▶ [Source material]:
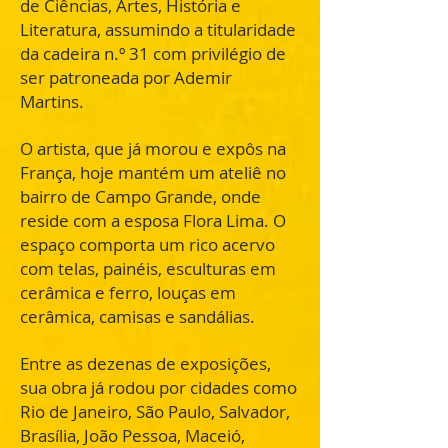
de Ciências, Artes, História e
Literatura, assumindo a titularidade
da cadeira n.º 31 com privilégio de
ser patroneada por Ademir
Martins.
O artista, que já morou e expôs na
França, hoje mantém um ateliê no
bairro de Campo Grande, onde
reside com a esposa Flora Lima. O
espaço comporta um rico acervo
com telas, painéis, esculturas em
cerâmica e ferro, louças em
cerâmica, camisas e sandálias.
Entre as dezenas de exposições,
sua obra já rodou por cidades como
Rio de Janeiro, São Paulo, Salvador,
Brasília, João Pessoa, Maceió,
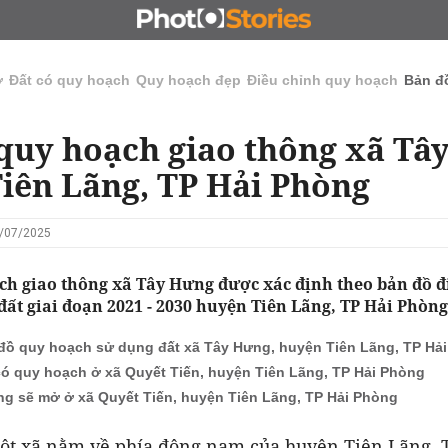
N
CHỦ ĐẦU TƯ
ĐẤU GIÁ - ĐẤU THẦU
KINH DOANH
ở
Đất có quy hoạch
Quy hoạch đẹp
Điều chỉnh quy hoạch
Bản đ
quy hoạch giao thông xã Tâ
iên Lãng, TP Hải Phòng
8/07/2025
ch giao thông xã Tây Hưng được xác định theo bản đồ đ
ất giai đoạn 2021 - 2030 huyện Tiên Lãng, TP Hải Phòng
đồ quy hoạch sử dụng đất xã Tây Hưng, huyện Tiên Lãng, TP Hả
có quy hoạch ở xã Quyết Tiến, huyện Tiên Lãng, TP Hải Phòng
g sẽ mở ở xã Quyết Tiến, huyện Tiên Lãng, TP Hải Phòng
ột xã nằm về phía đông nam của huyện Tiên Lãng, 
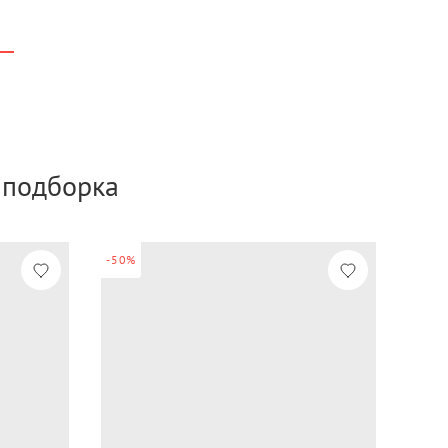
а подборка
-50%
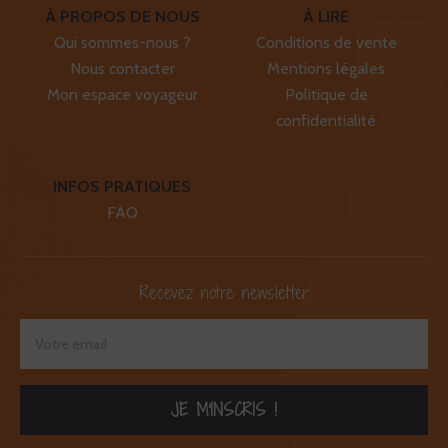
À PROPOS DE NOUS
À LIRE
Qui sommes-nous ?
Conditions de vente
Nous contacter
Mentions légales
Mon espace voyageur
Politique de
confidentialité
INFOS PRATIQUES
FAQ
Recevez notre newsletter
JE M'INSCRIS !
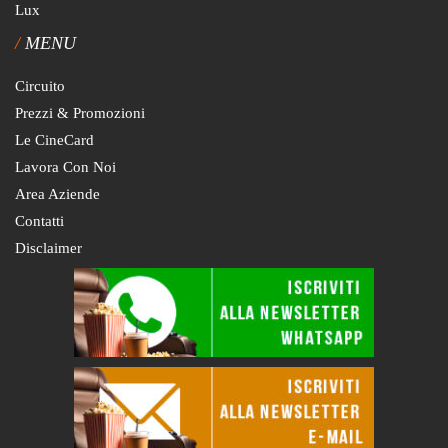
Lux
MENU
Circuito
Prezzi & Promozioni
Le CineCard
Lavora Con Noi
Area Aziende
Contatti
Disclaimer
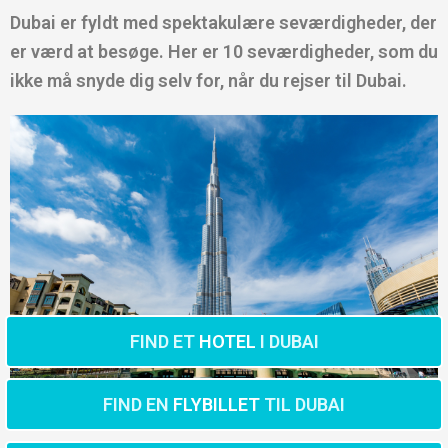
Dubai er fyldt med spektakulære seværdigheder, der
er værd at besøge. Her er 10 seværdigheder, som du
ikke må snyde dig selv for, når du rejser til Dubai.
FIND ET
HOTEL
I DUBAI
FIND EN
FLYBILLET
TIL DUBAI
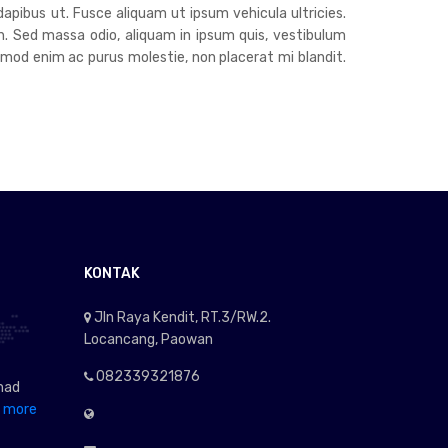
dapibus ut. Fusce aliquam ut ipsum vehicula ultricies.
h. Sed massa odio, aliquam in ipsum quis, vestibulum
euismod enim ac purus molestie, non placerat mi blandit.
KONTAK
Jln Raya Kendit, RT.3/RW.2.
Locancang, Paowan
082339321876
mad
 more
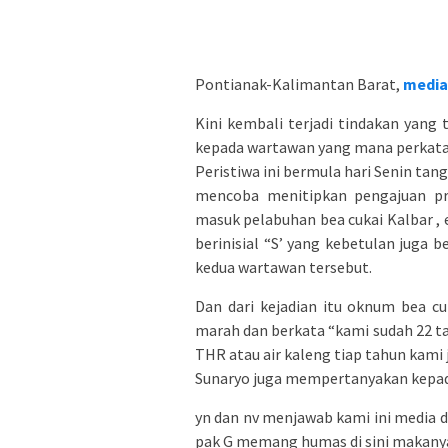
Pontianak-Kalimantan Barat,
media
Kini kembali terjadi tindakan yang
kepada wartawan yang mana perkataan
Peristiwa ini bermula hari Senin tan
mencoba menitipkan pengajuan pr
masuk pelabuhan bea cukai Kalbar , 
berinisial “S’ yang kebetulan juga 
kedua wartawan tersebut.
Dan dari kejadian itu oknum bea c
marah dan berkata “kami sudah 22 tah
THR atau air kaleng tiap tahun kami
Sunaryo juga mempertanyakan kepada
yn dan nv menjawab kami ini media da
pak G memang humas di sini makanya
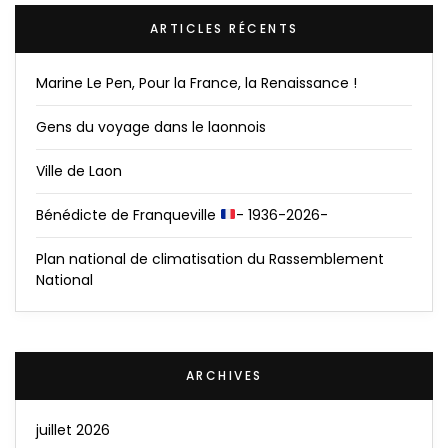
ARTICLES RÉCENTS
Marine Le Pen, Pour la France, la Renaissance !
Gens du voyage dans le laonnois
Ville de Laon
Bénédicte de Franqueville
- 1936-2026-
Plan national de climatisation du Rassemblement
National
ARCHIVES
juillet 2026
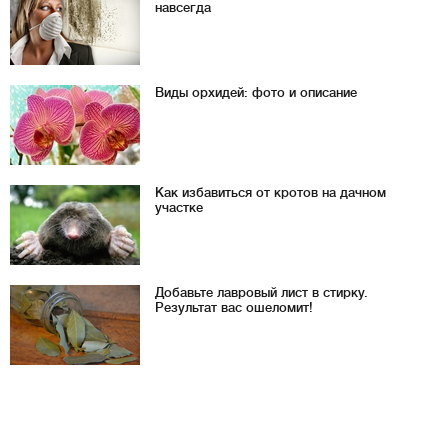
навсегда
Виды орхидей: фото и описание
Как избавиться от кротов на дачном
участке
Добавьте лавровый лист в стирку.
Результат вас ошеломит!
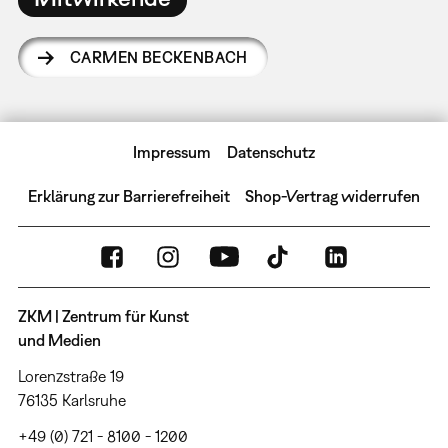
CARMEN BECKENBACH
Impressum
Datenschutz
Erklärung zur Barrierefreiheit
Shop-Vertrag widerrufen
ZKM | Zentrum für Kunst
und Medien
Lorenzstraße 19
76135 Karlsruhe
+49 (0) 721 - 8100 - 1200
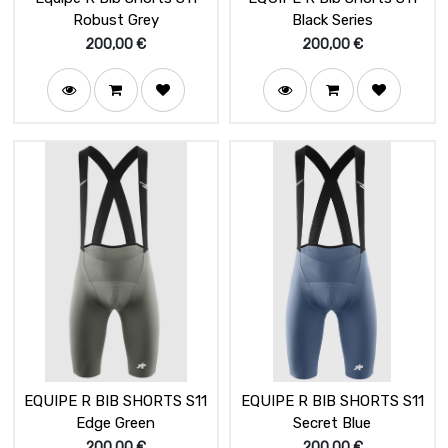
Robust Grey
Black Series
200,00
€
200,00
€
EQUIPE R BIB SHORTS S11
EQUIPE R BIB SHORTS S11
Edge Green
Secret Blue
200,00
€
200,00
€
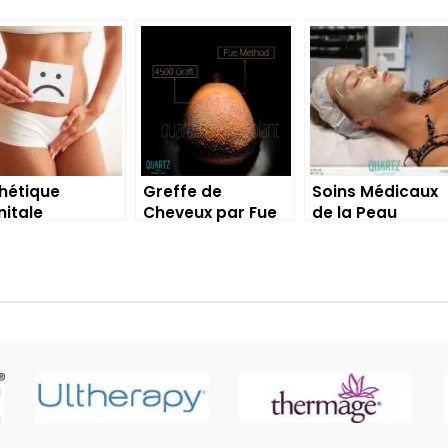
hétique
Greffe de
Soins Médicaux
itale
Cheveux par Fue
de la Peau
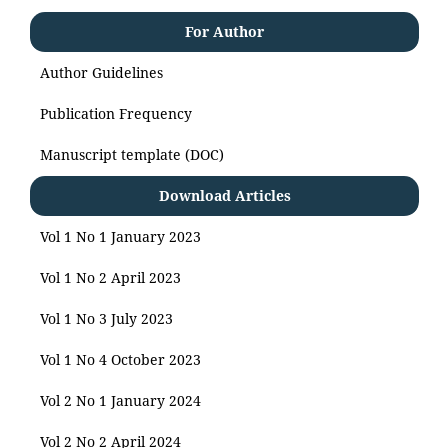
For Author
Author Guidelines
Publication Frequency
Manuscript template (DOC)
Download Articles
Vol 1 No 1 January 2023
Vol 1 No 2 April 2023
Vol 1 No 3 July 2023
Vol 1 No 4 October 2023
Vol 2 No 1 January 2024
Vol 2 No 2 April 2024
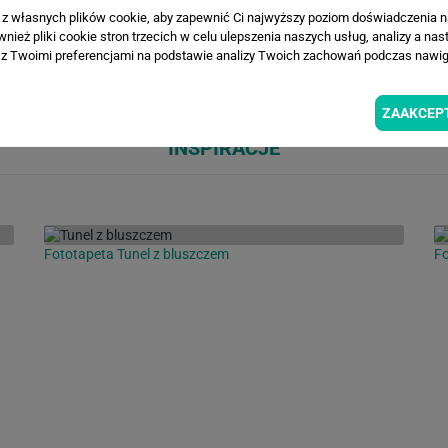
a z własnych plików cookie, aby zapewnić Ci najwyższy poziom doświadczenia na
ież pliki cookie stron trzecich w celu ulepszenia naszych usług, analizy a nas
Loading...
Loa
z Twoimi preferencjami na podstawie analizy Twoich zachowań podczas nawiga
ZAAKCEP
INSPIRACJE
Fototapeta Tunel z bluszczem
Fo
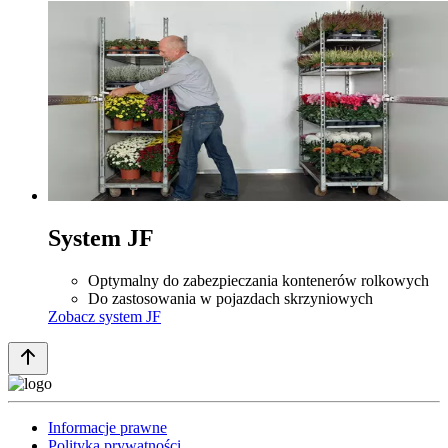
System JF
Optymalny do zabezpieczania kontenerów rolkowych
Do zastosowania w pojazdach skrzyniowych
Zobacz system JF
Informacje prawne
Polityka prywatności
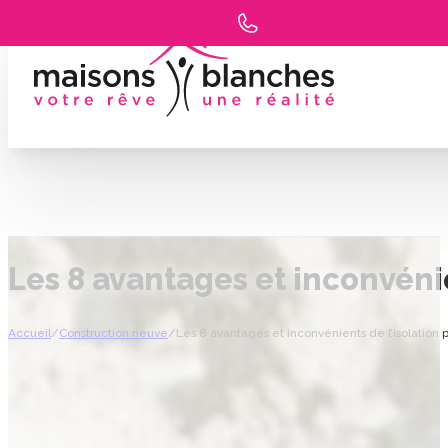
Les 8 avantages et inconvénien
Accueil
/
Construction neuve
/
Les 8 avantages et inconvénients de l’isolation p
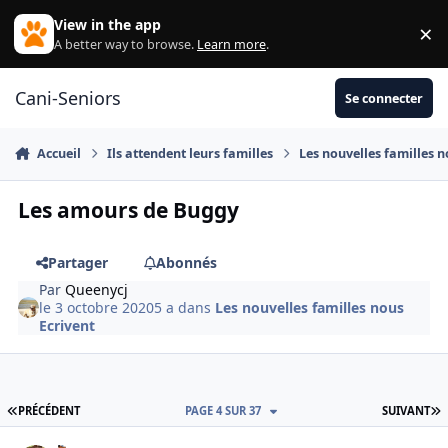
Aller au contenu
View in the app
×
Di
A better way to browse.
Learn more
.
Cani-Seniors
Se connecter
Accueil
Ils attendent leurs familles
Les nouvelles familles n
Les amours de Buggy
Partager
Abonnés
Par
Queenycj
le 3 octobre 2020
5 a
dans
Les nouvelles familles nous
Ecrivent
PREMIÈRE PAGE
D
PRÉCÉDENT
PAGE 4 SUR 37
SUIVANT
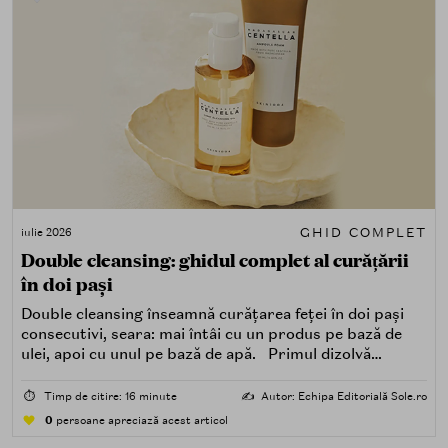
GHID COMPLET
iulie 2026
Double cleansing: ghidul complet al curățării
în doi pași
Double cleansing înseamnă curățarea feței în doi pași
consecutivi, seara: mai întâi cu un produs pe bază de
ulei, apoi cu unul pe bază de apă. Primul dizolvă
impuritățile grase — SPF, machiaj, sebum, particule de
poluare. Al doilea îndepărtează impuritățile solubile în
⏱️
Timp de citire: 16 minute
✍️
Autor: Echipa Editorială Sole.ro
apă — transpirație, praf, reziduuri.
0
persoane apreciază acest articol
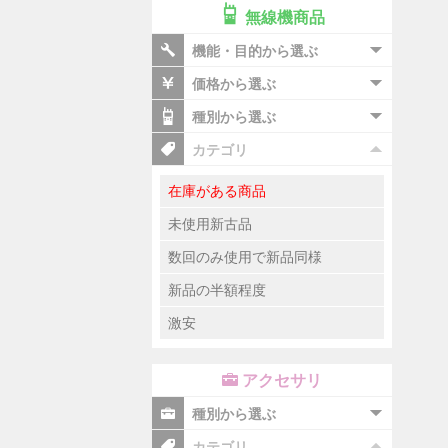
無線機商品
機能・目的から選ぶ
価格から選ぶ
種別から選ぶ
カテゴリ
在庫がある商品
未使用新古品
数回のみ使用で新品同様
新品の半額程度
激安
アクセサリ
種別から選ぶ
カテゴリ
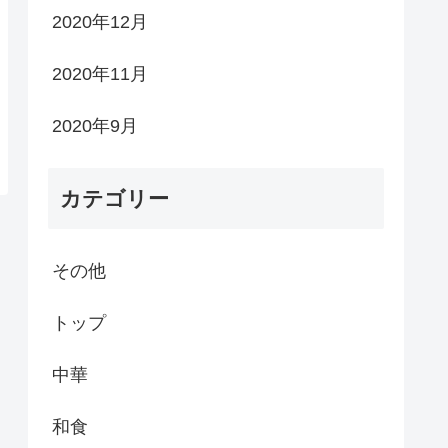
2020年12月
2020年11月
2020年9月
カテゴリー
その他
トップ
中華
和食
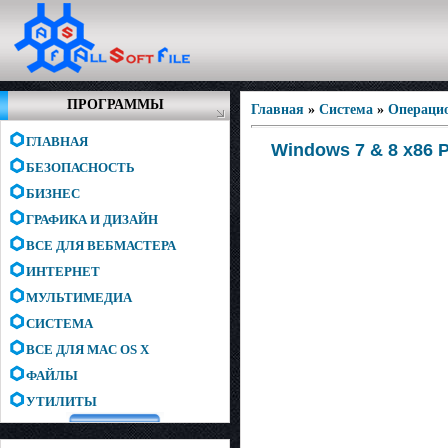
ПРОГРАММЫ
Главная
»
Система
»
Операци
ГЛАВНАЯ
Windows 7 & 8 x86 P
БЕЗОПАСНОСТЬ
БИЗНЕС
ГРАФИКА И ДИЗАЙН
ВСЕ ДЛЯ ВЕБМАСТЕРА
ИНТЕРНЕТ
МУЛЬТИМЕДИА
СИСТЕМА
ВСЕ ДЛЯ MAC OS X
ФАЙЛЫ
УТИЛИТЫ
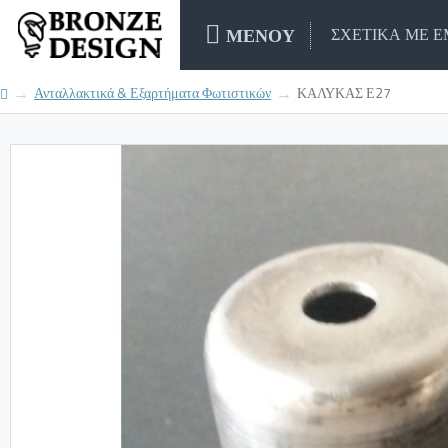
ΜΕΝΟΥ
ΣΧΕΤΙΚΑ ΜΕ 
Ανταλλακτικά & Εξαρτήματα Φωτιστικών
ΚΑΛΥΚΑΣ Ε27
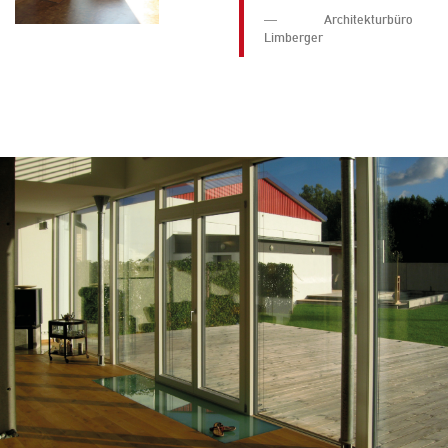
Architekturbüro
Limberger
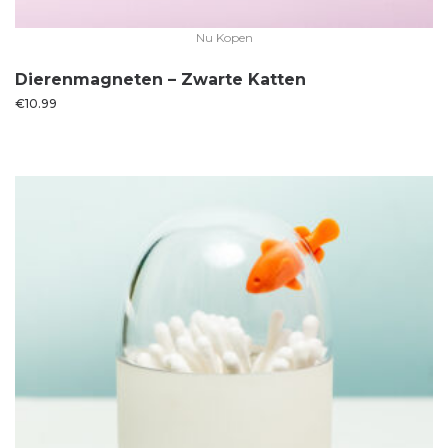
Nu Kopen
Dierenmagneten – Zwarte Katten
€
10.99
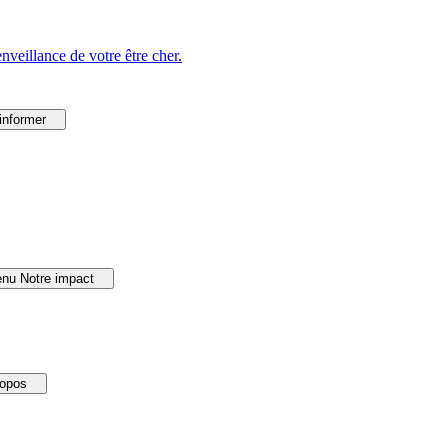
veillance de votre être cher.
informer
nu Notre impact
ropos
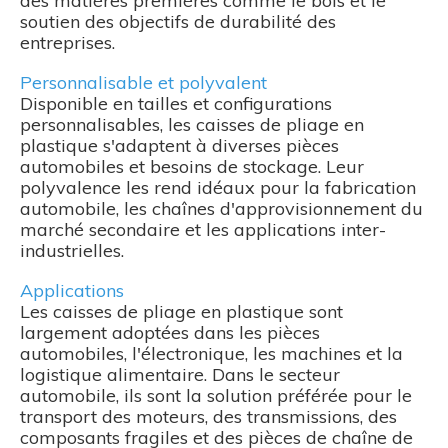
des matières premières comme le bois et le
soutien des objectifs de durabilité des
entreprises.
Personnalisable et polyvalent
Disponible en tailles et configurations
personnalisables, les caisses de pliage en
plastique s'adaptent à diverses pièces
automobiles et besoins de stockage. Leur
polyvalence les rend idéaux pour la fabrication
automobile, les chaînes d'approvisionnement du
marché secondaire et les applications inter-
industrielles.
Applications
Les caisses de pliage en plastique sont
largement adoptées dans les pièces
automobiles, l'électronique, les machines et la
logistique alimentaire. Dans le secteur
automobile, ils sont la solution préférée pour le
transport des moteurs, des transmissions, des
composants fragiles et des pièces de chaîne de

▶ [Problem requirements]: Your answer must be the line containing "logistique alimentaire. Dans le secteur" and every line after it through the end of the records above, reproduced exactly and alone.

▶ [Exercise response]:
logistique alimentaire. Dans le secteur
automobile, ils sont la solution préférée pour le
transport des moteurs, des transmissions, des
composants fragiles et des pièces de chaîne de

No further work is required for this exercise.